→ EXERCISE REQUIREMENTS
Any image found in the entries is to be skipped; the rest is returned word for word.

==================================================

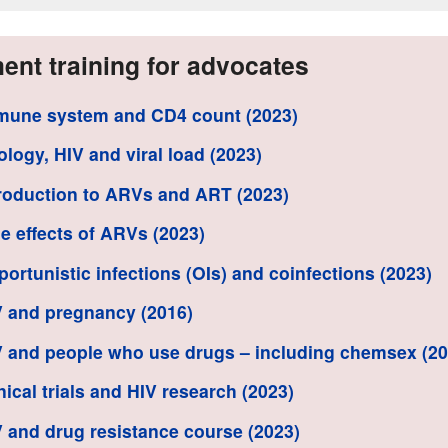
ent training for advocates
mune system and CD4 count (2023)
rology, HIV and viral load (2023)
troduction to ARVs and ART (2023)
de effects of ARVs (2023)
portunistic infections (OIs) and coinfections (2023)
V and pregnancy (2016)
V and people who use drugs – including chemsex (20
inical trials and HIV research (2023)
V and drug resistance course (2023)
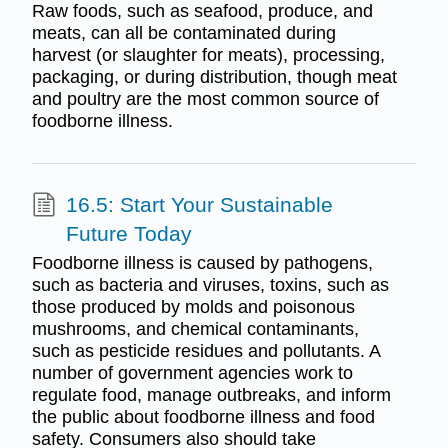
Raw foods, such as seafood, produce, and
meats, can all be contaminated during
harvest (or slaughter for meats), processing,
packaging, or during distribution, though meat
and poultry are the most common source of
foodborne illness.
16.5: Start Your Sustainable
Future Today
Foodborne illness is caused by pathogens,
such as bacteria and viruses, toxins, such as
those produced by molds and poisonous
mushrooms, and chemical contaminants,
such as pesticide residues and pollutants. A
number of government agencies work to
regulate food, manage outbreaks, and inform
the public about foodborne illness and food
safety. Consumers also should take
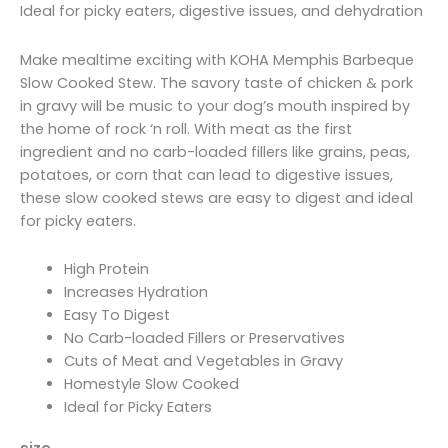
through
Ideal for picky eaters, digestive issues, and dehydration
$47.99
Make mealtime exciting with KOHA Memphis Barbeque
Slow Cooked Stew. The savory taste of chicken & pork
in gravy will be music to your dog’s mouth inspired by
the home of rock ‘n roll. With meat as the first
ingredient and no carb-loaded fillers like grains, peas,
potatoes, or corn that can lead to digestive issues,
these slow cooked stews are easy to digest and ideal
for picky eaters.
High Protein
Increases Hydration
Easy To Digest
No Carb-loaded Fillers or Preservatives
Cuts of Meat and Vegetables in Gravy
Homestyle Slow Cooked
Ideal for Picky Eaters
size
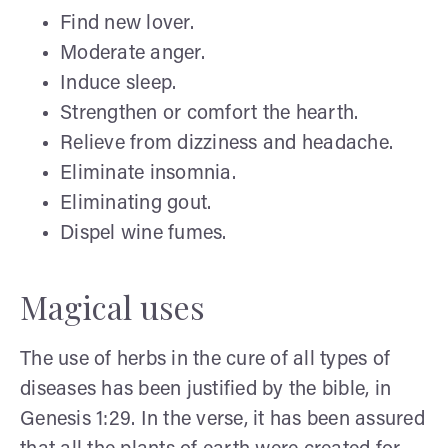
Find new lover.
Moderate anger.
Induce sleep.
Strengthen or comfort the hearth.
Relieve from dizziness and headache.
Eliminate insomnia.
Eliminating gout.
Dispel wine fumes.
Magical uses
The use of herbs in the cure of all types of
diseases has been justified by the bible, in
Genesis 1:29. In the verse, it has been assured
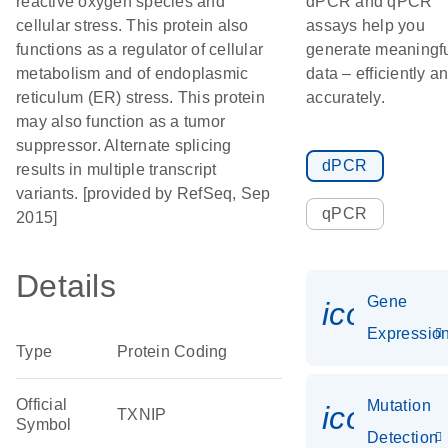
reactive oxygen species and
dPCR and qPCR
cellular stress. This protein also
assays help you
functions as a regulator of cellular
generate meaningf
metabolism and of endoplasmic
data – efficiently a
reticulum (ER) stress. This protein
accurately.
may also function as a tumor
suppressor. Alternate splicing
dPCR
results in multiple transcript
variants. [provided by RefSeq, Sep
qPCR
2015]
Details
Gene
icon_01
Expressio
Type
Protein Coding
Official
Mutation
icon_00
TXNIP
Symbol
Detection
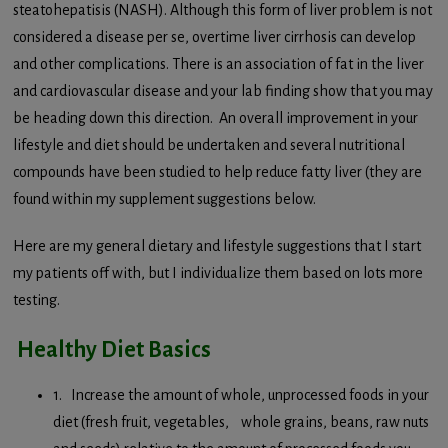
steatohepatisis (NASH). Although this form of liver problem is not
considered a disease per se, overtime liver cirrhosis can develop
and other complications. There is an association of fat in the liver
and cardiovascular disease and your lab finding show that you may
be heading down this direction. An overall improvement in your
lifestyle and diet should be undertaken and several nutritional
compounds have been studied to help reduce fatty liver (they are
found within my supplement suggestions below.
Here are my general dietary and lifestyle suggestions that I start
my patients off with, but I individualize them based on lots more
testing.
Healthy Diet Basics
1. Increase the amount of whole, unprocessed foods in your
diet (fresh fruit, vegetables, whole grains, beans, raw nuts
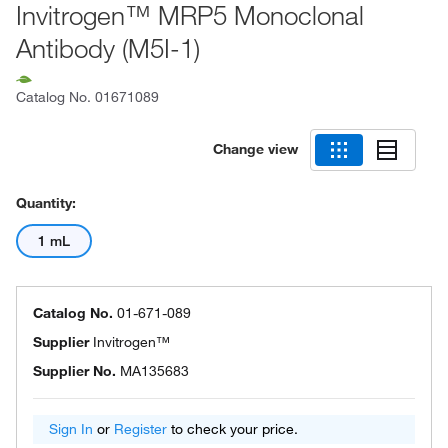
Invitrogen™ MRP5 Monoclonal
Antibody (M5I-1)
Catalog No.
01671089
Change view
Quantity:
1 mL
Catalog No.
01-671-089
Supplier
Invitrogen™
Supplier No.
MA135683
Sign In
or
Register
to check your price.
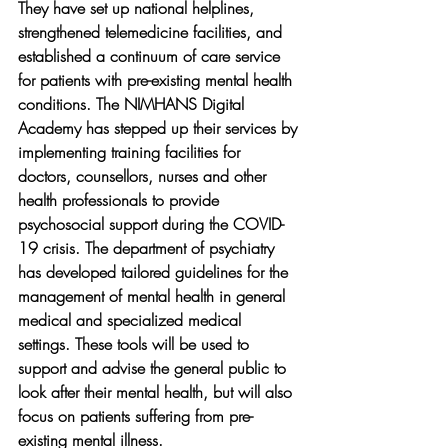
They have set up national helplines, 
strengthened telemedicine facilities, and 
established a continuum of care service 
for patients with pre-existing mental health 
conditions. The NIMHANS Digital 
Academy has stepped up their services by 
implementing training facilities for 
doctors, counsellors, nurses and other 
health professionals to provide 
psychosocial support during the COVID-
19 crisis. The department of psychiatry 
has developed tailored guidelines for the 
management of mental health in general 
medical and specialized medical 
settings. These tools will be used to 
support and advise the general public to 
look after their mental health, but will also 
focus on patients suffering from pre-
existing mental illness.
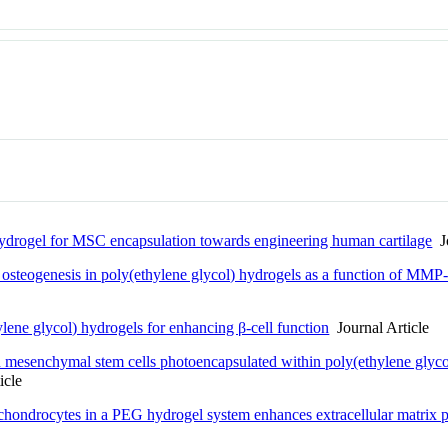
ydrogel for MSC encapsulation towards engineering human cartilage
Jo
teogenesis in poly(ethylene glycol) hydrogels as a function of MMP-se
lene glycol) hydrogels for enhancing β-cell function
Journal Article
 mesenchymal stem cells photoencapsulated within poly(ethylene glycol)
icle
chondrocytes in a PEG hydrogel system enhances extracellular matrix 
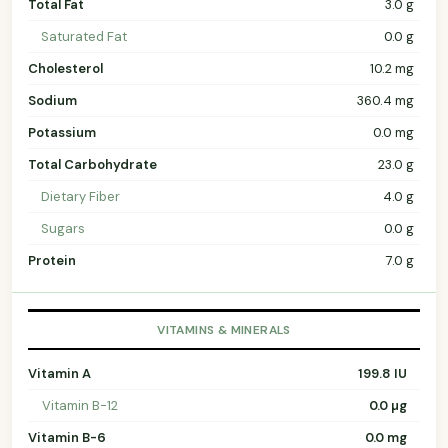
Total Fat
3.0 g
Saturated Fat
0.0 g
Cholesterol
10.2 mg
Sodium
360.4 mg
Potassium
0.0 mg
Total Carbohydrate
23.0 g
Dietary Fiber
4.0 g
Sugars
0.0 g
Protein
7.0 g
VITAMINS & MINERALS
Vitamin A
199.8 IU
Vitamin B-12
0.0 µg
Vitamin B-6
0.0 mg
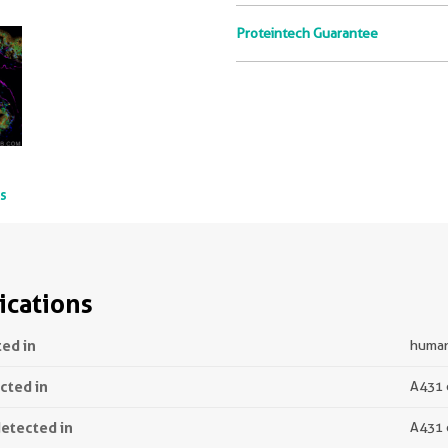
Proteintech Guarantee
ts
ications
ted in
human 
ected in
A431 
detected in
A431 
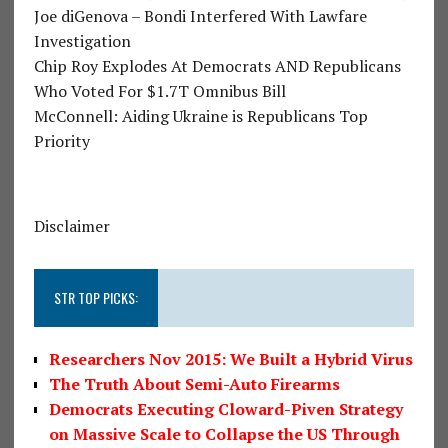
Joe diGenova – Bondi Interfered With Lawfare
Investigation
Chip Roy Explodes At Democrats AND Republicans
Who Voted For $1.7T Omnibus Bill
McConnell: Aiding Ukraine is Republicans Top
Priority
Disclaimer
STR TOP PICKS:
Researchers Nov 2015: We Built a Hybrid Virus
The Truth About Semi-Auto Firearms
Democrats Executing Cloward-Piven Strategy
on Massive Scale to Collapse the US Through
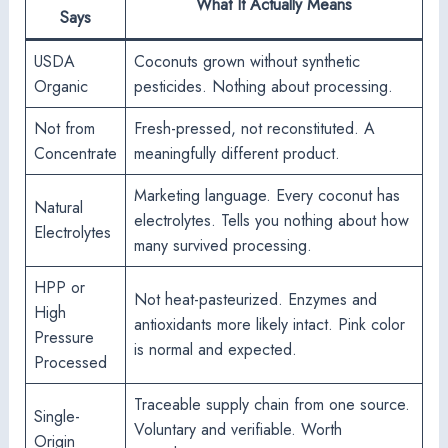
What It Actually Means
Says
USDA
Coconuts grown without synthetic
Organic
pesticides. Nothing about processing.
Not from
Fresh-pressed, not reconstituted. A
Concentrate
meaningfully different product.
Marketing language. Every coconut has
Natural
electrolytes. Tells you nothing about how
Electrolytes
many survived processing.
HPP or
Not heat-pasteurized. Enzymes and
High
antioxidants more likely intact. Pink color
Pressure
is normal and expected.
Processed
Traceable supply chain from one source.
Single-
Voluntary and verifiable. Worth
Origin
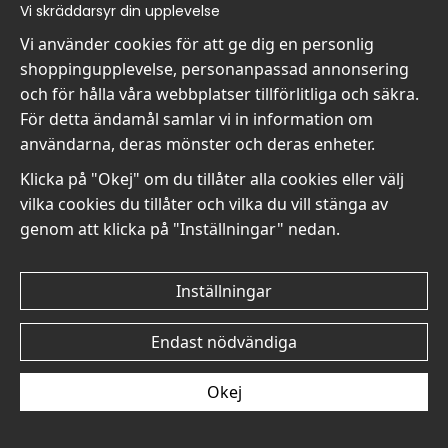
Vi skräddarsyr din upplevelse
Vi använder cookies för att ge dig en personlig
shoppingupplevelse, personanpassad annonsering
Seurat The Seine at
Seurat The Seine at
och för hålla våra webbplatser tillförlitliga och säkra.
Chateaucourt No6 - Poster
Chateaucourt No5 - Poster
För detta ändamål samlar vi in information om
119 kr
119 kr
användarna, deras mönster och deras enheter.
Klicka på "Okej" om du tillåter alla cookies eller välj
vilka cookies du tillåter och vilka du vill stänga av
genom att klicka på "Inställningar" nedan.
Seurat The Seine at
Seurat The Seine at
Inställningar
Chateaucourt No4 -
Chateaucourt No3 - Poster
Poster
119 kr
Endast nödvändiga
119 kr
Okej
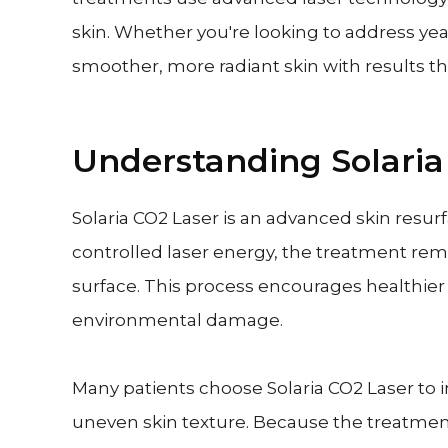
skin. Whether you're looking to address yea
smoother, more radiant skin with results t
Understanding Solaria
Solaria CO2 Laser is an advanced skin resu
controlled laser energy, the treatment re
surface. This process encourages healthie
environmental damage.
Many patients choose Solaria CO2 Laser to 
uneven skin texture. Because the treatmen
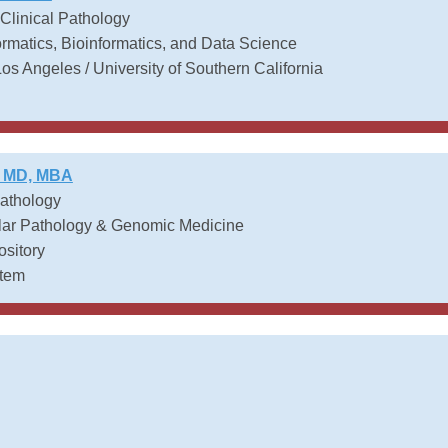
 Clinical Pathology
ormatics, Bioinformatics, and Data Science
Los Angeles / University of Southern California
, MD, MBA
Pathology
lar Pathology & Genomic Medicine
ository
stem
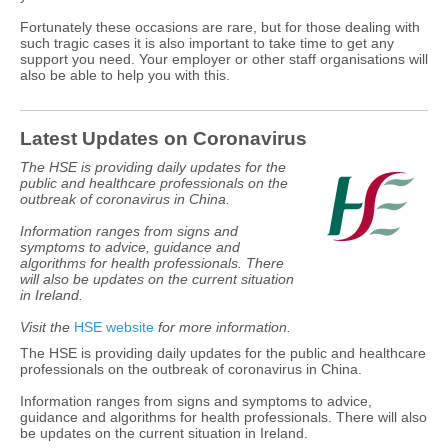
Fortunately these occasions are rare, but for those dealing with
such tragic cases it is also important to take time to get any
support you need. Your employer or other staff organisations will
also be able to help you with this.
Latest Updates on Coronavirus
The HSE is providing daily updates for the
public and healthcare professionals on the
outbreak of coronavirus in China.
Information ranges from signs and
symptoms to advice, guidance and
algorithms for health professionals. There
will also be updates on the current situation
in Ireland.
Visit the
HSE website
for more information.
The HSE is providing daily updates for the public and healthcare
professionals on the outbreak of coronavirus in China.
Information ranges from signs and symptoms to advice,
guidance and algorithms for health professionals. There will also
be updates on the current situation in Ireland.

==================================================

→ RESULT
ent training for advocates
mune system and CD4 count (2023)
rology, HIV and viral load (2023)
troduction to ARVs and ART (2023)
de effects of ARVs (2023)
portunistic infections (OIs) and coinfections (2023)
V and pregnancy (2016)
V and people who use drugs – including chemsex (20
inical trials and HIV research (2023)
V and drug resistance course (2023)
Raw foods, such as seafood, produce, and
meats, can all be contaminated during
harvest (or slaughter for meats), processing,
packaging, or during distribution, though meat
and poultry are the most common source of
foodborne illness.
16.5: Start Your Sustainable
Future Today
Foodborne illness is caused by pathogens,
such as bacteria and viruses, toxins, such as
those produced by molds and poisonous
mushrooms, and chemical contaminants,
such as pesticide residues and pollutants. A
number of government agencies work to
regulate food, manage outbreaks, and inform
the public about foodborne illness and food
safety. Consumers also should take
through
Ideal for picky eaters, digestive issues, and dehydration
$47.99
Make mealtime exciting with KOHA Memphis Barbeque
Slow Cooked Stew. The savory taste of chicken & pork
in gravy will be music to your dog’s mouth inspired by
the home of rock ‘n roll. With meat as the first
ingredient and no carb-loaded fillers like grains, peas,
potatoes, or corn that can lead to digestive issues,
these slow cooked stews are easy to digest and ideal
for picky eaters.
High Protein
Increases Hydration
Easy To Digest
No Carb-loaded Fillers or Preservatives
Cuts of Meat and Vegetables in Gravy
Homestyle Slow Cooked
Ideal for Picky Eaters
size
Find new lover.
Moderate anger.
Induce sleep.
Strengthen or comfort the hearth.
Relieve from dizziness and headache.
Eliminate insomnia.
Eliminating gout.
Dispel wine fumes.
Magical uses
The use of herbs in the cure of all types of
diseases has been justified by the bible, in
Genesis 1:29. In the verse, it has been assured
reactive oxygen species and
dPCR and qPCR
cellular stress. This protein also
assays help you
functions as a regulator of cellular
generate meaningf
metabolism and of endoplasmic
data – efficiently a
reticulum (ER) stress. This protein
accurately.
may also function as a tumor
suppressor. Alternate splicing
dPCR
results in multiple transcript
variants. [provided by RefSeq, Sep
qPCR
2015]
Details
Gene
icon_01
Expressio
Type
Protein Coding
Official
Mutation
icon_00
TXNIP
Symbol
Detection
steatohepatisis (NASH). Although this form of liver problem is not
considered a disease per se, overtime liver cirrhosis can develop
and other complications. There is an association of fat in the liver
and cardiovascular disease and your lab finding show that you may
be heading down this direction. An overall improvement in your
lifestyle and diet should be undertaken and several nutritional
compounds have been studied to help reduce fatty liver (they are
found within my supplement suggestions below.
Here are my general dietary and lifestyle suggestions that I start
my patients off with, but I individualize them based on lots more
testing.
Healthy Diet Basics
1. Increase the amount of whole, unprocessed foods in your
diet (fresh fruit, vegetables, whole grains, beans, raw nuts
Invitrogen™ MRP5 Monoclonal
Antibody (M5I-1)
Catalog No.
01671089
Change view
Quantity:
1 mL
Catalog No.
01-671-089
Supplier
Invitrogen™
Supplier No.
MA135683
Sign In
or
Register
to check your price.
They have set up national helplines, 
strengthened telemedicine facilities, and 
established a continuum of care service 
for patients with pre-existing mental health 
conditions. The NIMHANS Digital 
Academy has stepped up their services by 
implementing training facilities for 
doctors, counsellors, nurses and other 
health professionals to provide 
psychosocial support during the COVID-
19 crisis. The department of psychiatry 
has developed tailored guidelines for the 
management of mental health in general 
medical and specialized medical 
settings. These tools will be used to 
support and advise the general public to 
look after their mental health, but will also 
focus on patients suffering from pre-
existing mental illness.
ydrogel for MSC encapsulation towards engineering human cartilage
Jo
teogenesis in poly(ethylene glycol) hydrogels as a function of MMP-se
lene glycol) hydrogels for enhancing β-cell function
Journal Article
 mesenchymal stem cells photoencapsulated within poly(ethylene glycol)
icle
chondrocytes in a PEG hydrogel system enhances extracellular matrix 
Total Fat
3.0 g
Saturated Fat
0.0 g
Cholesterol
10.2 mg
Sodium
360.4 mg
Potassium
0.0 mg
Total Carbohydrate
23.0 g
Dietary Fiber
4.0 g
Sugars
0.0 g
Protein
7.0 g
VITAMINS & MINERALS
Vitamin A
199.8 IU
Vitamin B-12
0.0 µg
Vitamin B-6
0.0 mg
Proteintech Guarantee
ts
ications
ted in
human 
ected in
A431 
detected in
A431 
Joe diGenova – Bondi Interfered With Lawfare
Investigation
Chip Roy Explodes At Democrats AND Republicans
Who Voted For $1.7T Omnibus Bill
McConnell: Aiding Ukraine is Republicans Top
Priority
Disclaimer
STR TOP PICKS:
Researchers Nov 2015: We Built a Hybrid Virus
The Truth About Semi-Auto Firearms
Democrats Executing Cloward-Piven Strategy
on Massive Scale to Collapse the US Through
What It Actually Means
Says
USDA
Coconuts grown without synthetic
Organic
pesticides. Nothing about processing.
Not from
Fresh-pressed, not reconstituted. A
Concentrate
meaningfully different product.
Marketing language. Every coconut has
Natural
electrolytes. Tells you nothing about how
Electrolytes
many survived processing.
HPP or
Not heat-pasteurized. Enzymes and
High
antioxidants more likely intact. Pink color
Pressure
is normal and expected.
Processed
Traceable supply chain from one source.
Single-
Voluntary and verifiable. Worth
Origin
Vi skräddarsyr din upplevelse
Vi använder cookies för att ge dig en personlig
shoppingupplevelse, personanpassad annonsering
Seurat The Seine at
Seurat The Seine at
och för hålla våra webbplatser tillförlitliga och säkra.
Chateaucourt No6 - Poster
Chateaucourt No5 - Poster
För detta ändamål samlar vi in information om
119 kr
119 kr
användarna, deras mönster och deras enheter.
Klicka på "Okej" om du tillåter alla cookies eller välj
vilka cookies du tillåter och vilka du vill stänga av
genom att klicka på "Inställningar" nedan.
Seurat The Seine at
Seurat The Seine at
Inställningar
Chateaucourt No4 -
Chateaucourt No3 - Poster
Poster
119 kr
Endast nödvändiga
119 kr
Okej
skin. Whether you're looking to address yea
smoother, more radiant skin with results t
Understanding Solaria
Solaria CO2 Laser is an advanced skin resu
controlled laser energy, the treatment re
surface. This process encourages healthie
environmental damage.
Many patients choose Solaria CO2 Laser to 
uneven skin texture. Because the treatmen
 Clinical Pathology
ormatics, Bioinformatics, and Data Science
Los Angeles / University of Southern California
, MD, MBA
Pathology
lar Pathology & Genomic Medicine
ository
stem
Fortunately these occasions are rare, but for those dealing with
such tragic cases it is also important to take time to get any
support you need. Your employer or other staff organisations will
also be able to help you with this.
Latest Updates on Coronavirus
The HSE is providing daily updates for the
public and healthcare professionals on the
outbreak of coronavirus in China.
Information ranges from signs and
symptoms to advice, guidance and
algorithms for health professionals. There
will also be updates on the current situation
in Ireland.
Visit the
HSE website
for more information.
The HSE is providing daily updates for the public and healthcare
professionals on the outbreak of coronavirus in China.
Information ranges from signs and symptoms to advice,
guidance and algorithms for health professionals. There will also
be updates on the current situation in Ireland.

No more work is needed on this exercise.